Only once in this account does Emerson break out of the role of public figure and come alive as an intellectual, revealing a spark of his earlier days, when he meets John Muir in the woods of Yosemite. Muir, then thirty-three years old, resembled nothing so much as a western Thoreau, a young autodidact enthralled by the splendors of the massive sequoias beneath which he often camped. The two hit it off immediately. Muir showed his guest his collection of botanical samples and discussed the properties of each plant. He tried to convince an enthusiastic Emerson to spend a night outside, away from travel lodgings and beneath the stars, but the older man's friends intervened in the interests of his health. The men never saw each other again, but they exchanged an intermittent correspondence, each trying to cajole the other into visiting.

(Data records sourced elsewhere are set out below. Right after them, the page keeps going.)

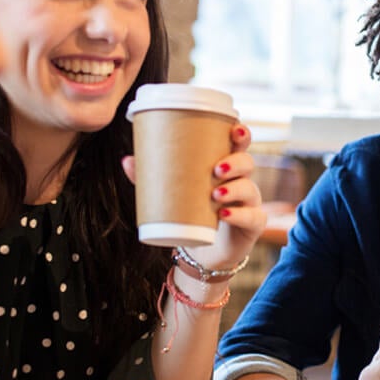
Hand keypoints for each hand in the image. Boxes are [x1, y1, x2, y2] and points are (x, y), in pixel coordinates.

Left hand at [122, 123, 265, 270]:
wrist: (205, 251)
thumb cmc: (193, 213)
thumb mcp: (173, 194)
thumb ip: (152, 178)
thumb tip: (127, 160)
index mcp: (226, 167)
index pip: (240, 145)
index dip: (242, 135)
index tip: (235, 129)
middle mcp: (242, 181)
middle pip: (248, 163)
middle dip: (236, 162)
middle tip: (216, 169)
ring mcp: (250, 203)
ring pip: (250, 188)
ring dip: (234, 188)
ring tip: (215, 193)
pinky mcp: (253, 225)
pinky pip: (253, 217)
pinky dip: (240, 215)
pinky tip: (226, 214)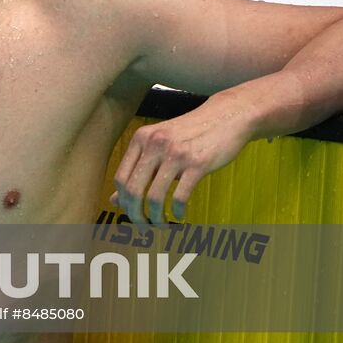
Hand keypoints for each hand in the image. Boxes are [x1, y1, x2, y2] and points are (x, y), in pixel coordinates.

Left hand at [111, 100, 252, 225]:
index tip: (130, 212)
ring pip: (154, 197)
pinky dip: (176, 212)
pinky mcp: (198, 164)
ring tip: (160, 225)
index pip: (120, 177)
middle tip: (142, 226)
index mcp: (141, 139)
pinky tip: (179, 215)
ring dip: (155, 218)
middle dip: (135, 214)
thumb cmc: (190, 133)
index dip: (123, 201)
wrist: (227, 116)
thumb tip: (115, 200)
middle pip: (133, 190)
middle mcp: (155, 145)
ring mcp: (176, 154)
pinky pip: (179, 196)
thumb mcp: (159, 144)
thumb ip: (138, 168)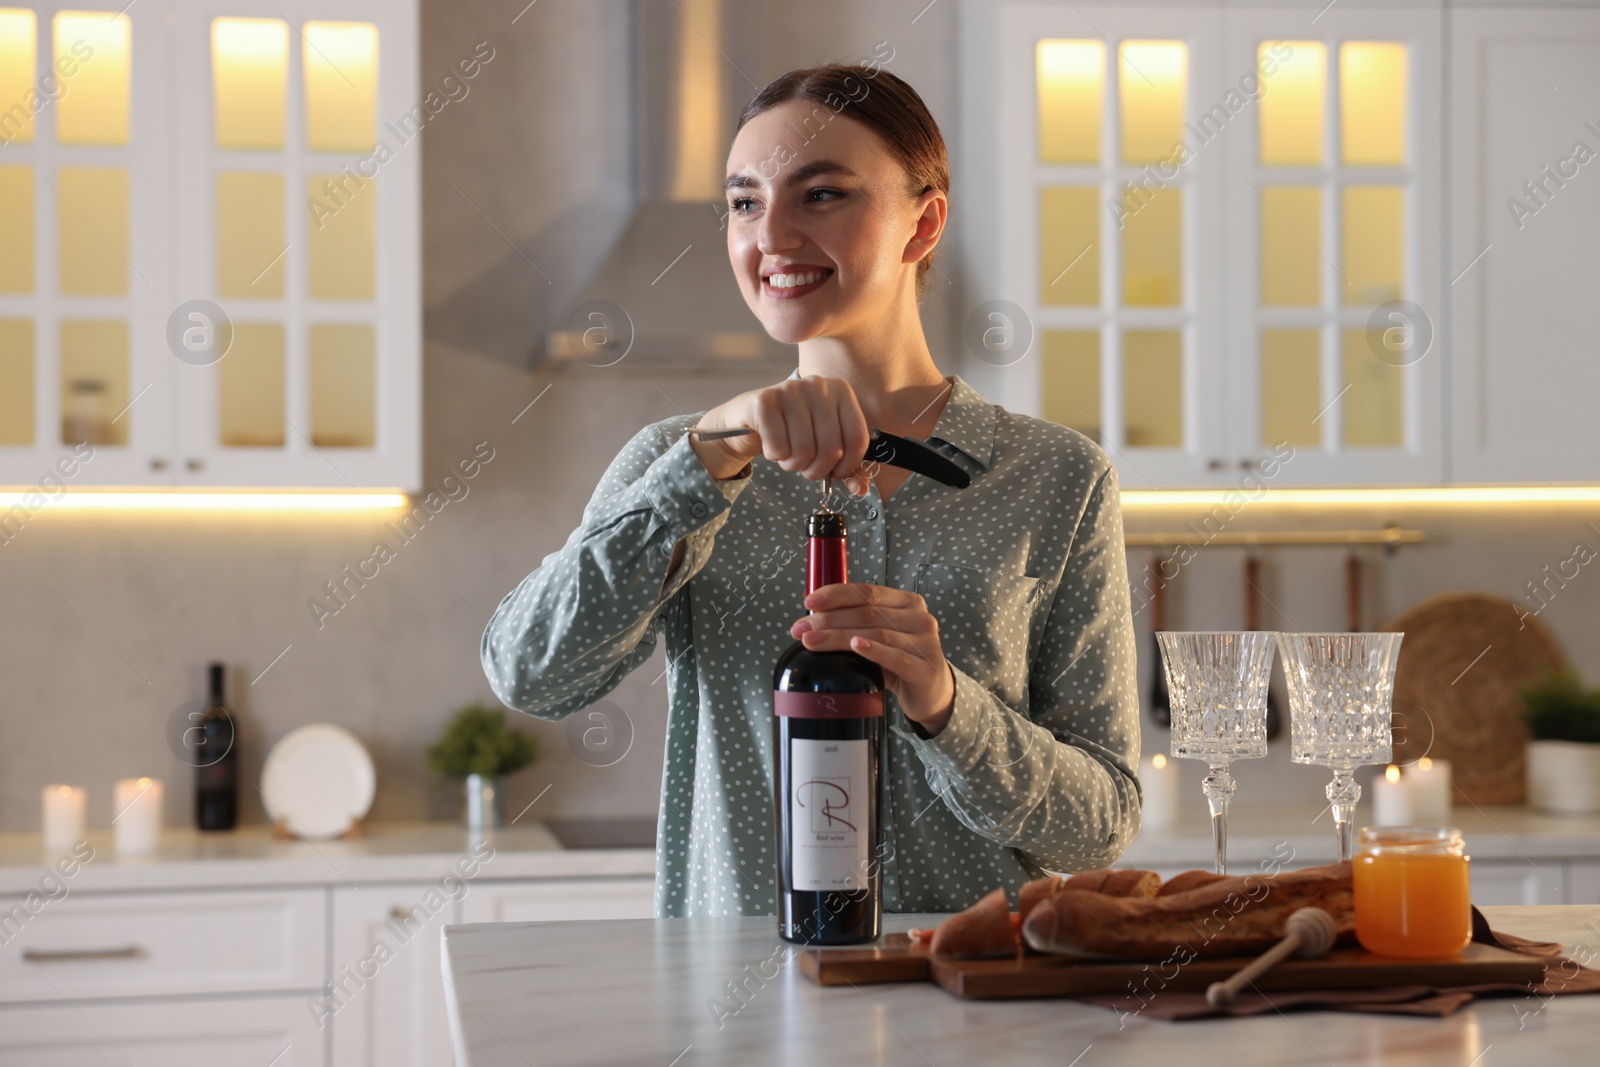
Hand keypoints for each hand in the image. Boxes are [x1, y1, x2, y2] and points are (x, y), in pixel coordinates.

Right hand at [689, 375, 874, 493]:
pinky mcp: (763, 400)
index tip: (834, 473)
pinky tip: (770, 444)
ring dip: (793, 464)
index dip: (848, 467)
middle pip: (832, 449)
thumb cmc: (793, 432)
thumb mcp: (824, 445)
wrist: (749, 420)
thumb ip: (847, 467)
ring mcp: (790, 389)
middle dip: (816, 470)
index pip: (857, 439)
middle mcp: (818, 384)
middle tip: (804, 466)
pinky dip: (774, 456)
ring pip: (804, 451)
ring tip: (787, 454)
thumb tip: (861, 489)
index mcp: (841, 390)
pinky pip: (778, 447)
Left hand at [790, 583, 956, 735]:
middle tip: (801, 629)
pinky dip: (874, 651)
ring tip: (812, 641)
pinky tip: (855, 646)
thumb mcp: (880, 636)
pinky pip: (896, 657)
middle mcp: (919, 617)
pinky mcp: (926, 669)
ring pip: (877, 633)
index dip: (837, 594)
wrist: (930, 693)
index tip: (809, 602)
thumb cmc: (899, 661)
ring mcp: (926, 643)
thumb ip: (855, 622)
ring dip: (839, 636)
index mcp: (906, 602)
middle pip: (868, 612)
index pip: (868, 591)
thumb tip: (811, 615)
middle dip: (829, 619)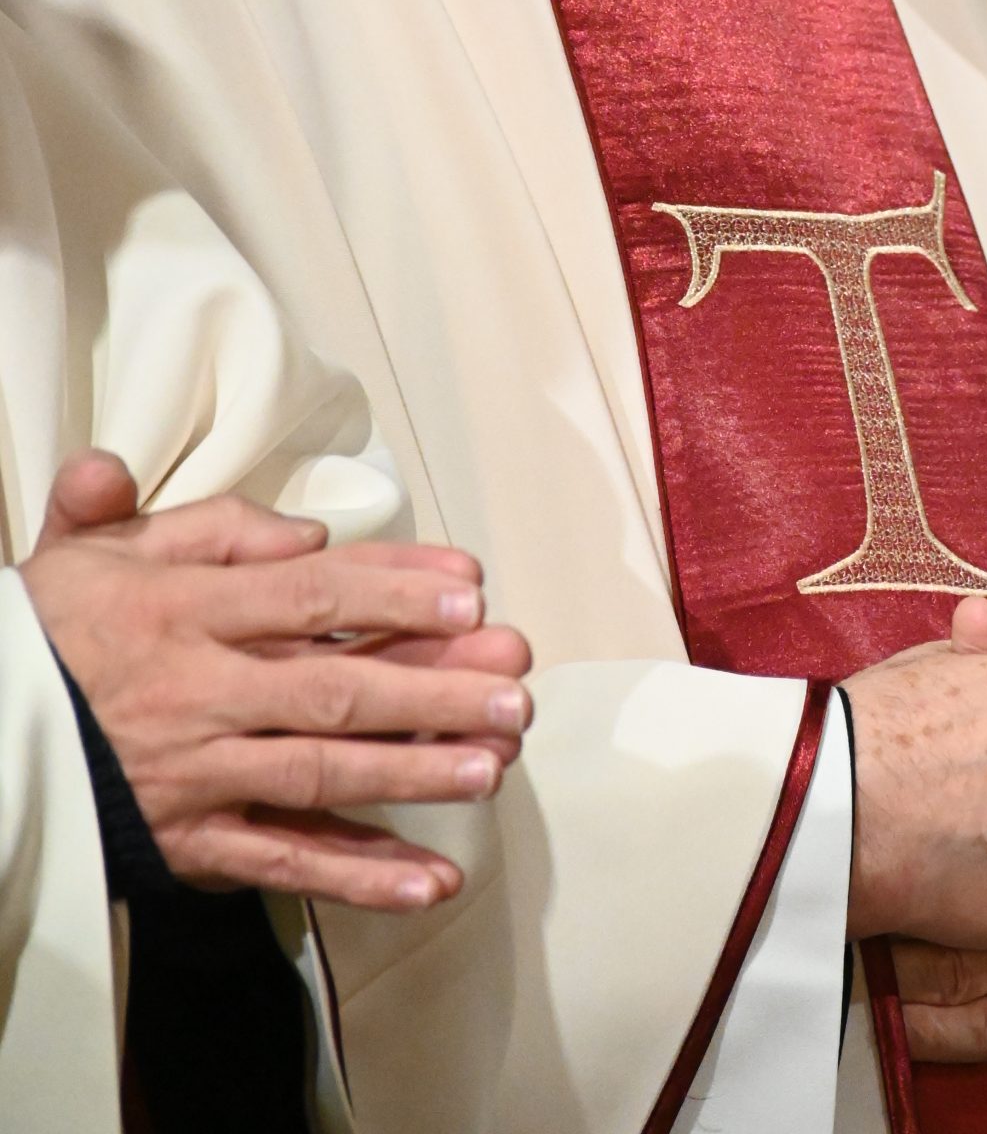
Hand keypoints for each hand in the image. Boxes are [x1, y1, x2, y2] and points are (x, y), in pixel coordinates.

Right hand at [20, 451, 533, 912]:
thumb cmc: (56, 629)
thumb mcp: (105, 548)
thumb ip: (205, 524)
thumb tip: (302, 530)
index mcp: (184, 612)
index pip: (307, 596)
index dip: (392, 592)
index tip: (470, 592)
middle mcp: (198, 694)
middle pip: (331, 691)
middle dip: (429, 690)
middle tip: (512, 686)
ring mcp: (197, 775)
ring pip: (318, 777)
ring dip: (411, 774)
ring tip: (493, 765)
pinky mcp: (191, 844)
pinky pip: (283, 863)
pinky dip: (357, 876)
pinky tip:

For much of the trip, one gets a sense that Emerson was performing “Emerson,” the public persona he crafted during the heyday of Transcendentalism. At a series of lectures in San Francisco, he deployed a favorite trick from the past, pretending as though the pages of his talk were out of order, forcing the veteran author to pick his way from one inspiration to the next. Newspaper reviews of his theatrics were mixed at best. Overall, The California Days of Ralph Waldo Emerson presents a vivid picture of the aging Transcendentalist as he encounters a raw, brash society that he helped to summon into existence.